1,3 milliard d’euros de chiffre d’affaires

Si le 100 % santé permet de faire baisser le tarif d’une prothèse pour le patient, il a aussi tendance à « tirer les prix vers le bas. Il ne faut pas que cette mesure dénature la qualité de la prothèse », alerte Laurent Munerot qui craint qu’elle ne profite aussi aux importateurs de prothèse dentaire et crée une baisse d’activité pour les prothésistes français. Le chiffre d’affaires de la prothèse dentaire fabriquée en France s’élève à 1,3 milliard d’euros, mais enregistre une baisse de 1,5 %. Les effectifs des prothésistes sont aussi en diminution dans l’Hexagone, passant de 3400 laboratoires en 2018, à 3250 en 2019, selon les chiffres de l’UNPPD. 

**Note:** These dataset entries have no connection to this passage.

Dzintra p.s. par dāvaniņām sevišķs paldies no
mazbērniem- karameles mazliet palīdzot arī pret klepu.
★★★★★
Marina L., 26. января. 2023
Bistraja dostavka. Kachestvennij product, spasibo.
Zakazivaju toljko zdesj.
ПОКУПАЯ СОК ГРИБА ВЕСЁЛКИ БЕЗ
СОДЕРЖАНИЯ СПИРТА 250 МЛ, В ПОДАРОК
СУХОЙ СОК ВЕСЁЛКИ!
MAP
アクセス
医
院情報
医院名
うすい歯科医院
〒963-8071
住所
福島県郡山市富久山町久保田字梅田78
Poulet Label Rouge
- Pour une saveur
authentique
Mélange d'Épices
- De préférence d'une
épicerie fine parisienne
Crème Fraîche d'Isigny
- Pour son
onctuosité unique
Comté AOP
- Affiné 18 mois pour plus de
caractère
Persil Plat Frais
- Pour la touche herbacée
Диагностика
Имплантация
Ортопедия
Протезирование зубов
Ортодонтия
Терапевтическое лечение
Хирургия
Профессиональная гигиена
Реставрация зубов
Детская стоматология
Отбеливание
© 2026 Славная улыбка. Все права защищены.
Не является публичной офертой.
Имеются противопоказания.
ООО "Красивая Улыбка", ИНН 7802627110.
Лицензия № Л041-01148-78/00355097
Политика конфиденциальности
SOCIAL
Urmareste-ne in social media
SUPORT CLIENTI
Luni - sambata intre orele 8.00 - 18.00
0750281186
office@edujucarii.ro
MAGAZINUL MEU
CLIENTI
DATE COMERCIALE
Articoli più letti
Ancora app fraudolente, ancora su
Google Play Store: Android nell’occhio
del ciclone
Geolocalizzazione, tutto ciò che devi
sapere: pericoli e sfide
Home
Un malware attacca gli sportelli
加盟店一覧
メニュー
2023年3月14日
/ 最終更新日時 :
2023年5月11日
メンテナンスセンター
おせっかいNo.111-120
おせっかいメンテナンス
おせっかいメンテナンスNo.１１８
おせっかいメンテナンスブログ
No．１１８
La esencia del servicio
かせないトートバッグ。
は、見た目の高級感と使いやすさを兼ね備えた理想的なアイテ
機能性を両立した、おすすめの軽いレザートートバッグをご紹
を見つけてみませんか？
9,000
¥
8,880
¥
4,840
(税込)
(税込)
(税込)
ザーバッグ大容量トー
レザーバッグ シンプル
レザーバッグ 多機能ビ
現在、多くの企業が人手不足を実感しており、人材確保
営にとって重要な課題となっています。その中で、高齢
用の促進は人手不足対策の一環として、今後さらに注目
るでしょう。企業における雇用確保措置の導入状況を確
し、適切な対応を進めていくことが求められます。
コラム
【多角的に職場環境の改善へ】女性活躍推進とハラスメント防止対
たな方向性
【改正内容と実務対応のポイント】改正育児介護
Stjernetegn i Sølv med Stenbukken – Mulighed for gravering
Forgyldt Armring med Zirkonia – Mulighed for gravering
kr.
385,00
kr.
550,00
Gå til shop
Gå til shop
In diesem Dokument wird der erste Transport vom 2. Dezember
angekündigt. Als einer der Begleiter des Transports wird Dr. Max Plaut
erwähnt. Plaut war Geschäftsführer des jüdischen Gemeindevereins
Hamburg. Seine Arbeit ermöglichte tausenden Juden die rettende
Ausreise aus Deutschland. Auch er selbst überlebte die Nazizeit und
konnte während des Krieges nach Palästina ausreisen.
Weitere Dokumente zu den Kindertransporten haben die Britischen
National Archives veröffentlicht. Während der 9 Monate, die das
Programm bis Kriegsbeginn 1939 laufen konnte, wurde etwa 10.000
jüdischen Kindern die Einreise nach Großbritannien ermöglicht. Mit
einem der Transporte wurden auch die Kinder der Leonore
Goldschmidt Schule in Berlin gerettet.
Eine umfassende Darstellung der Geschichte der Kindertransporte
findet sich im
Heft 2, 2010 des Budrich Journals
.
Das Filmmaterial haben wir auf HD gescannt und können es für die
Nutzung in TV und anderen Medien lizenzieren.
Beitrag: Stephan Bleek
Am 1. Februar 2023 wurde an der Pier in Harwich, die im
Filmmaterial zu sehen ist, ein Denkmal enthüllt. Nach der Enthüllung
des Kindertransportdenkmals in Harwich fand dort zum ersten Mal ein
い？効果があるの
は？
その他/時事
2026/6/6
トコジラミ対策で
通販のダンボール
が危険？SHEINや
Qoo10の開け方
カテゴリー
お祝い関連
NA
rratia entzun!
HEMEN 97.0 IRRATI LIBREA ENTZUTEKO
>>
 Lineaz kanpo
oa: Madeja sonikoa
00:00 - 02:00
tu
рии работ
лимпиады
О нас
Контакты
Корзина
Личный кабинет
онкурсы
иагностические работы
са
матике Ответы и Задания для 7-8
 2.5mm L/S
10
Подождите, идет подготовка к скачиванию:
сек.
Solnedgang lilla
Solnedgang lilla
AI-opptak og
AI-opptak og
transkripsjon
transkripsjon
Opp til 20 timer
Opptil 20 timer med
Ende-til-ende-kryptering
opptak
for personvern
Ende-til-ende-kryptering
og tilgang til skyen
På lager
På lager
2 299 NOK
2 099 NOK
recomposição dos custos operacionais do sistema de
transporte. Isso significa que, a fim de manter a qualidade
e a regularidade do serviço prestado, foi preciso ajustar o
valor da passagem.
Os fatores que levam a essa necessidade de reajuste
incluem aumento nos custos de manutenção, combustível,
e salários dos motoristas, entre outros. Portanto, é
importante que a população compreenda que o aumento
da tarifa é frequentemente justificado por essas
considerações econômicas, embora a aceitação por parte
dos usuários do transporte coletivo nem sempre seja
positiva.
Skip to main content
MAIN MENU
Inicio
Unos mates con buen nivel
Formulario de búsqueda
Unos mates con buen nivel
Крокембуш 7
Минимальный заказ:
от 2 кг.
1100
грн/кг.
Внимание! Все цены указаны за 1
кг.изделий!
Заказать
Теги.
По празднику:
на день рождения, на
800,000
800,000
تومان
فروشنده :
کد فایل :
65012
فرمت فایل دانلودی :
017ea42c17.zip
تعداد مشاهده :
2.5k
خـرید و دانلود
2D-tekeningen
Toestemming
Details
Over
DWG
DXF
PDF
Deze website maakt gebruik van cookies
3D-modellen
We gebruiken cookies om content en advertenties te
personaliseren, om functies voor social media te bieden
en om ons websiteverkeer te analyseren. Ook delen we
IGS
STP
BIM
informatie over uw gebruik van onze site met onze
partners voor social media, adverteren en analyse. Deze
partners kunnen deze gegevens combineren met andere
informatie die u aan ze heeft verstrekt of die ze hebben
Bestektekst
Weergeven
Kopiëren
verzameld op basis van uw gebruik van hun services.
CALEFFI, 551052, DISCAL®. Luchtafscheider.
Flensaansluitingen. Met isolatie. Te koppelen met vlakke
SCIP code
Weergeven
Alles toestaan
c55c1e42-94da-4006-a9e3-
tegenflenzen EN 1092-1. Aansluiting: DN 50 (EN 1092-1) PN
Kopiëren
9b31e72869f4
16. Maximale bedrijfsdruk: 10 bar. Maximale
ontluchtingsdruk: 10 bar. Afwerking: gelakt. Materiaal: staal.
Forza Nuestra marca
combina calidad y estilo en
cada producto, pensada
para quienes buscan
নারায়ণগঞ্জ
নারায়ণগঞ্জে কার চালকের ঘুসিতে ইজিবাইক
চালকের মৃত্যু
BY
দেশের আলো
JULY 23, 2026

Les prothésistes dentaires veulent mieux faire connaître leur métier. « Nous avons un savoir-faire et nous voulons le faire savoir », renchérit Sébastien Milliasseauprothésiste dentaire et Meilleur ouvrier de France (MOF). Un savoir-faire « qui se joue à quelques microns », rappelle-t-il. Un travail d’artisan « qui fabrique du sur-mesure de très haute exigence ». Si les prothésistes veulent sortir de l’ombre, c’est « pour le bien de toute la chaîne du dentaire. Nous restons partenaires du praticien qui est prestataire de la prothèse dentaire qu’il nous commande », insiste le MOF

L’origine de la fabrication des prothèses dentaires

Jean-Jacques Miller, secrétaire général de l’association Perspectives Dentaires, estime que « les consommateurs sont de plus en plus attentifs aux services de proximité et à la valorisation des entreprises françaises. L’importation de prothèses dentaires a un réel impact environnemental. L’importation en Chine, en Turquie, ou à Madagascar signifie des milliers de kilomètres pour un seul essayage. Le travail d’une prothèse peut demander plusieurs essayages, ce qui occasionne des tonnes de C02 par an ». 

Pour Laurent Munerot, « l’information du patient est une obligation qui devrait être renforcée et respectée. C’est un gage de traçabilité et de transparence sur l’origine de la fabrication des prothèses dentaires. Dans une étude que nous avons réalisée avec l’institut YouGov auprès du grand public, 80 % des Français perçoivent le made in France comme un gage de qualité. Et 74 % estiment qu’il est important d’être informé sur l’origine de la fabrication de la prothèse dentaire ».